(Material provided)
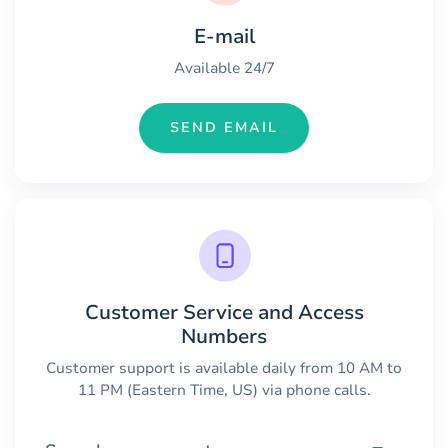
E-mail
Available 24/7
SEND EMAIL
Customer Service and Access
Numbers
Customer support is available daily from 10 AM to
11 PM (Eastern Time, US) via phone calls.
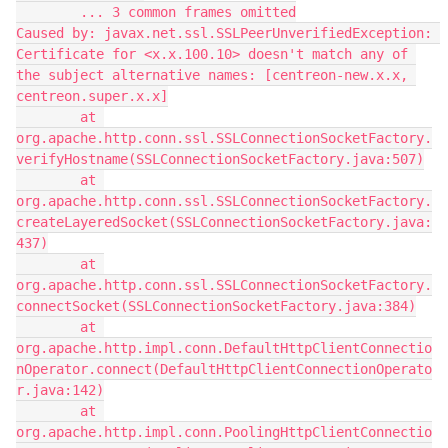
        ... 3 common frames omitted
Caused by: javax.net.ssl.SSLPeerUnverifiedException: 
Certificate for <x.x.100.10> doesn't match any of 
the subject alternative names: [centreon-new.x.x, 
centreon.super.x.x]
        at 
org.apache.http.conn.ssl.SSLConnectionSocketFactory.
verifyHostname(SSLConnectionSocketFactory.java:507)
        at 
org.apache.http.conn.ssl.SSLConnectionSocketFactory.
createLayeredSocket(SSLConnectionSocketFactory.java:
437)
        at 
org.apache.http.conn.ssl.SSLConnectionSocketFactory.
connectSocket(SSLConnectionSocketFactory.java:384)
        at 
org.apache.http.impl.conn.DefaultHttpClientConnectio
nOperator.connect(DefaultHttpClientConnectionOperato
r.java:142)
        at 
org.apache.http.impl.conn.PoolingHttpClientConnectio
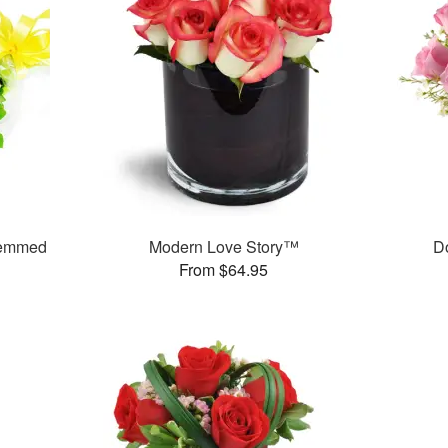
temmed
Modern Love Story™
D
From $64.95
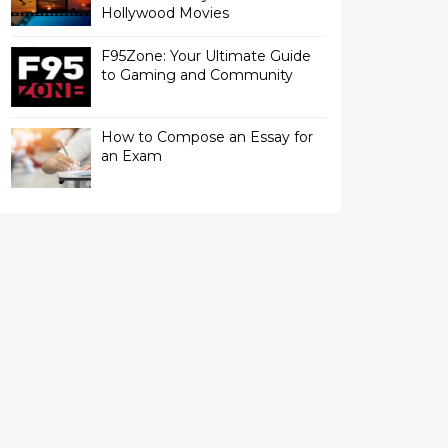
Hollywood Movies
F95Zone: Your Ultimate Guide
to Gaming and Community
How to Compose an Essay for
an Exam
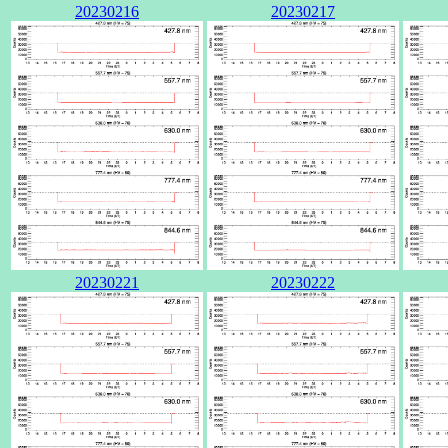
20230216
20230217
20230221
20230222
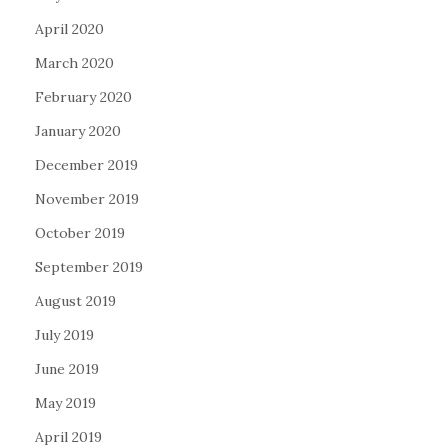
April 2020
March 2020
February 2020
January 2020
December 2019
November 2019
October 2019
September 2019
August 2019
July 2019
June 2019
May 2019
April 2019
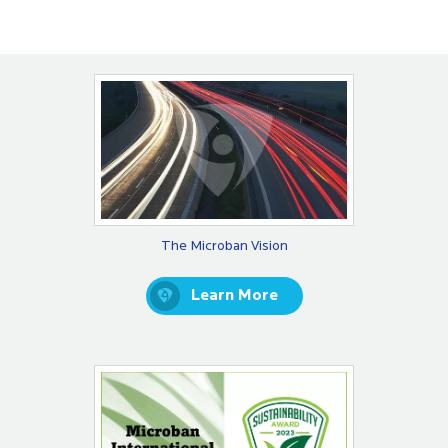
The Microban Vision
Learn More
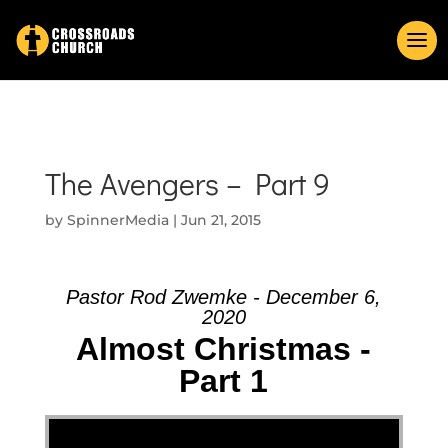
The Avengers – Part 9
by
SpinnerMedia
|
Jun 21, 2015
Pastor Rod Zwemke - December 6,
2020
Almost Christmas -
Part 1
(End Material provided)
Reproduce the records above word for word, without the images.

E-mail
Available 24/7
SEND EMAIL
Customer Service and Access
Numbers
Customer support is available daily from 10 AM to
11 PM (Eastern Time, US) via phone calls.
        ... 3 common frames omitted
Caused by: javax.net.ssl.SSLPeerUnverifiedException: 
Certificate for <x.x.100.10> doesn't match any of 
the subject alternative names: [centreon-new.x.x, 
centreon.super.x.x]
        at 
org.apache.http.conn.ssl.SSLConnectionSocketFactory.
verifyHostname(SSLConnectionSocketFactory.java:507)
        at 
org.apache.http.conn.ssl.SSLConnectionSocketFactory.
createLayeredSocket(SSLConnectionSocketFactory.java:
437)
        at 
org.apache.http.conn.ssl.SSLConnectionSocketFactory.
connectSocket(SSLConnectionSocketFactory.java:384)
        at 
org.apache.http.impl.conn.DefaultHttpClientConnectio
nOperator.connect(DefaultHttpClientConnectionOperato
r.java:142)
        at 
org.apache.http.impl.conn.PoolingHttpClientConnectio
temmed
Modern Love Story™
D
From $64.95
Hollywood Movies
F95Zone: Your Ultimate Guide
to Gaming and Community
How to Compose an Essay for
an Exam
20230216
20230217
20230221
20230222
April 2020
March 2020
February 2020
January 2020
December 2019
November 2019
October 2019
September 2019
August 2019
July 2019
June 2019
May 2019
April 2019
The Microban Vision
Learn More
The Avengers – Part 9
by
SpinnerMedia
|
Jun 21, 2015
Pastor Rod Zwemke - December 6,
2020
Almost Christmas -
Part 1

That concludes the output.